[Task input]:
:::
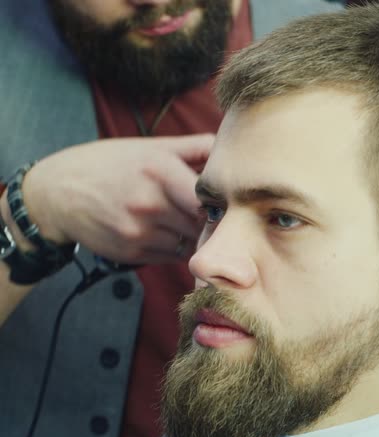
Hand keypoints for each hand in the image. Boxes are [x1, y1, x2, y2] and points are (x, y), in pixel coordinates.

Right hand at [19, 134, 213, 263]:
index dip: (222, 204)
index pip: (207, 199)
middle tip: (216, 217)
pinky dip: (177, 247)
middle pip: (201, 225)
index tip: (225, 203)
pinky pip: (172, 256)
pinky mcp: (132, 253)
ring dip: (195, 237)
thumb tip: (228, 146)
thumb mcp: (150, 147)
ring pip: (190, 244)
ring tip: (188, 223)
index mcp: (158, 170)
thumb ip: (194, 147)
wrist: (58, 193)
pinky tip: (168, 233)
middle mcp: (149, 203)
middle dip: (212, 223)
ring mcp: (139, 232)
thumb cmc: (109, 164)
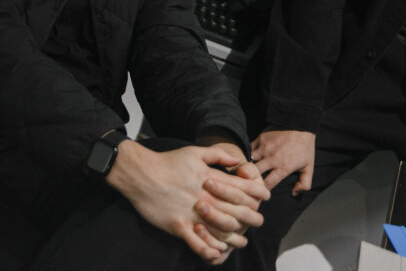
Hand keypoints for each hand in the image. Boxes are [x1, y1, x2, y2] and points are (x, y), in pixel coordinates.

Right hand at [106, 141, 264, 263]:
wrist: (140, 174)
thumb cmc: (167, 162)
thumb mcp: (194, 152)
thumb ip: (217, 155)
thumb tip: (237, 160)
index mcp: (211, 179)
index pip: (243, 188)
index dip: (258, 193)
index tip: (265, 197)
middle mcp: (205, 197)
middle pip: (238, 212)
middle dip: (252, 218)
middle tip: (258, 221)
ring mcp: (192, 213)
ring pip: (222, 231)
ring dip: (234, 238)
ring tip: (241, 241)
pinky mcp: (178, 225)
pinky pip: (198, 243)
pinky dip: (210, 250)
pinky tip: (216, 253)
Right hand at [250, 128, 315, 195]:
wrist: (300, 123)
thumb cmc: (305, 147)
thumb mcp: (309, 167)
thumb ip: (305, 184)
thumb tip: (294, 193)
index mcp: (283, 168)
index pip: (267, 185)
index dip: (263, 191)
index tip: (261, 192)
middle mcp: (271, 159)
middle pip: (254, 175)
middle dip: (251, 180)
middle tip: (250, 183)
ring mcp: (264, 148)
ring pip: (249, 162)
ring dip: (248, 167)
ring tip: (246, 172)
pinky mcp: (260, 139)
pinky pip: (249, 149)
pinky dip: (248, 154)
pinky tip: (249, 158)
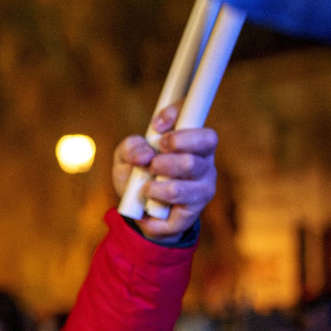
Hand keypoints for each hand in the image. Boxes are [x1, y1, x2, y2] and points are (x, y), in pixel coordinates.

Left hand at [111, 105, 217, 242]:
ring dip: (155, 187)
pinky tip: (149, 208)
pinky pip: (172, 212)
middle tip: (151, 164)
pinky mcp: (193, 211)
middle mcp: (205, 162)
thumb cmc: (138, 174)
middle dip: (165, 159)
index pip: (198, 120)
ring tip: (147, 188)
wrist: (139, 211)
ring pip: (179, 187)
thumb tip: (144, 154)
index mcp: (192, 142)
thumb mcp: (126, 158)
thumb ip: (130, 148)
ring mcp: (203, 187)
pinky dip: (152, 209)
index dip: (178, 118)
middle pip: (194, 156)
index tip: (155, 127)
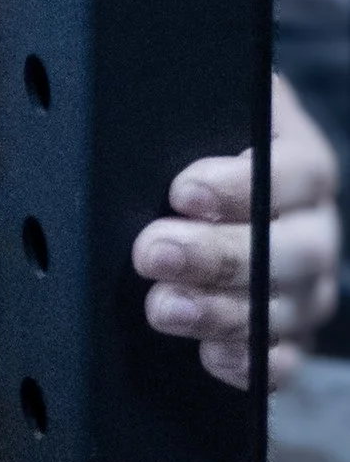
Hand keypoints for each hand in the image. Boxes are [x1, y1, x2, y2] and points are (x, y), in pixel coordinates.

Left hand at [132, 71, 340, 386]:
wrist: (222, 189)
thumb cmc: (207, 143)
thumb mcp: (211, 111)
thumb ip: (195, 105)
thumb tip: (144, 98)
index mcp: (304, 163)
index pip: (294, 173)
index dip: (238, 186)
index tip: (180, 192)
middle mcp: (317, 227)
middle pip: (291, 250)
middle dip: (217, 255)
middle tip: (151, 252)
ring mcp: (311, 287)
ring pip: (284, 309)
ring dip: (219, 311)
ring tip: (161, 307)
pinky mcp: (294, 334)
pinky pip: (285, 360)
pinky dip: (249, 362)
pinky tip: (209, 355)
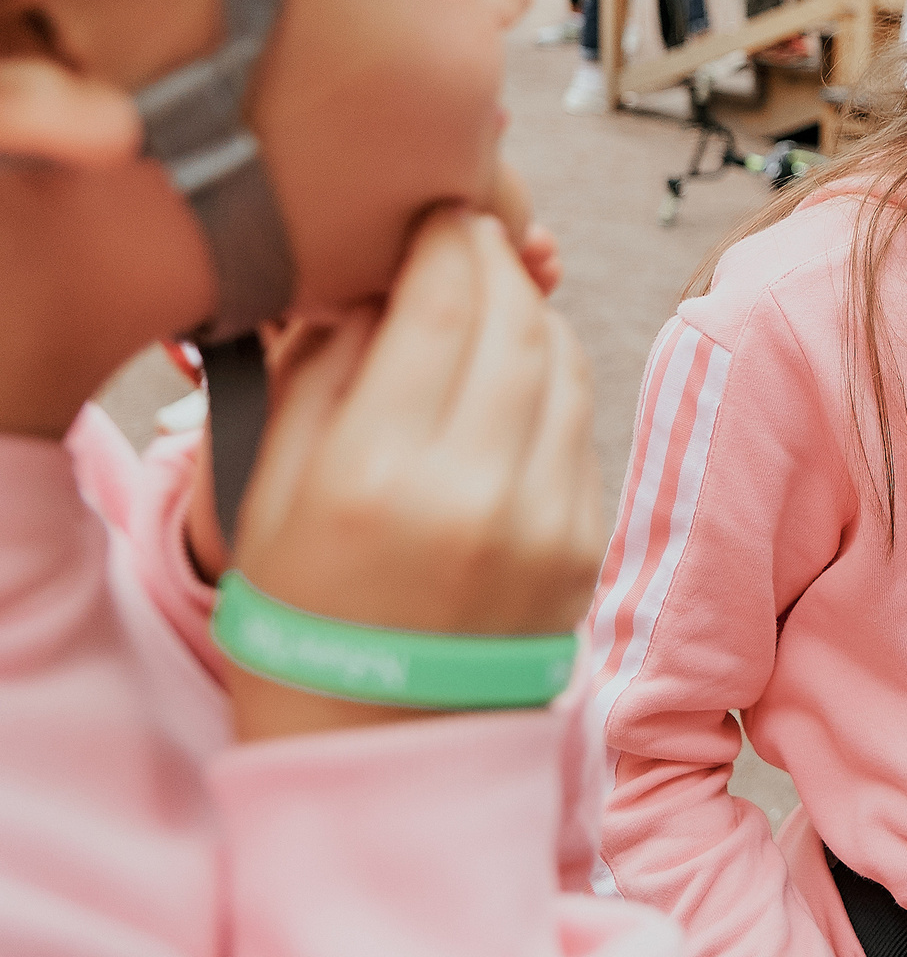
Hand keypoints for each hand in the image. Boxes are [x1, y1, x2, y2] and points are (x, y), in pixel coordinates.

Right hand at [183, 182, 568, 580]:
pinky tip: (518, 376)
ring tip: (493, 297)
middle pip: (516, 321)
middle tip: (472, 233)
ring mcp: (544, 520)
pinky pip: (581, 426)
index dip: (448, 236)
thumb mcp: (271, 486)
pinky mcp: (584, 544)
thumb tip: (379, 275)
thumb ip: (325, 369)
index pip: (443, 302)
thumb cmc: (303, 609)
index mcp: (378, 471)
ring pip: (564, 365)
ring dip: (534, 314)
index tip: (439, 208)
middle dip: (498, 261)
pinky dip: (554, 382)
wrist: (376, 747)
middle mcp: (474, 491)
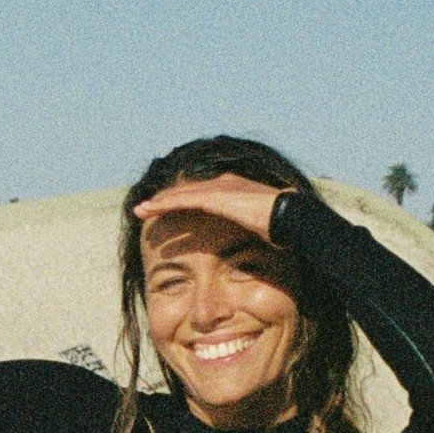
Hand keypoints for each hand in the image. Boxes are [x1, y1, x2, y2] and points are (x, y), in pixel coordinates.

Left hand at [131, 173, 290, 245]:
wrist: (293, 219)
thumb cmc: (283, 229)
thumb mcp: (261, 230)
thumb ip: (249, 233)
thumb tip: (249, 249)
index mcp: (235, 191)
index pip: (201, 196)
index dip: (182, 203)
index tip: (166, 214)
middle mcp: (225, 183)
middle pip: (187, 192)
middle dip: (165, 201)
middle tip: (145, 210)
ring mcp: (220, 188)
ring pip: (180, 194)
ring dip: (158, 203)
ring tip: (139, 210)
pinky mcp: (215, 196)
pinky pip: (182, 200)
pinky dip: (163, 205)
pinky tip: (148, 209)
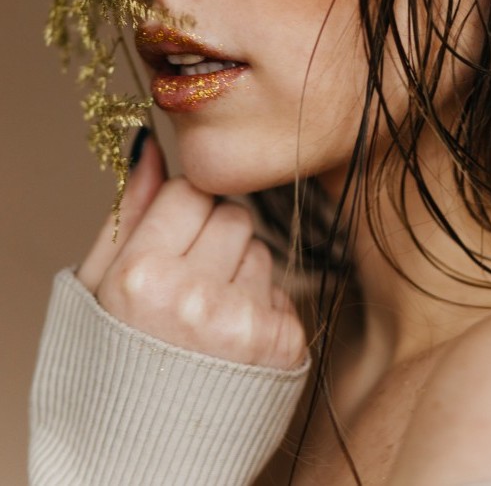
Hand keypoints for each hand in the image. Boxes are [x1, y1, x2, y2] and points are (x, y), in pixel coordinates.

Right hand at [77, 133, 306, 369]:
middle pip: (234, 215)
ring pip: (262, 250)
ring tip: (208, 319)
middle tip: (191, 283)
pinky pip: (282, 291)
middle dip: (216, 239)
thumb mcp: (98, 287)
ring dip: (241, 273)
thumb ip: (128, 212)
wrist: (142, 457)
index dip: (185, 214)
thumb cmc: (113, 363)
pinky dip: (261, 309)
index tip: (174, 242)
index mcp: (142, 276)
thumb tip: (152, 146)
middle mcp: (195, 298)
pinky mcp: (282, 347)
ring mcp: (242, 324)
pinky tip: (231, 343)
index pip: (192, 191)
:::
[Exercise description]: Go through the listing above and copy each line that contains "Right".

[Solution to this problem]:
Right hand at [19, 134, 213, 263]:
Right hand at [106, 141, 264, 263]:
Right hand at [250, 128, 315, 195]:
Right hand at [183, 182, 568, 580]:
Right hand at [77, 133, 306, 369]:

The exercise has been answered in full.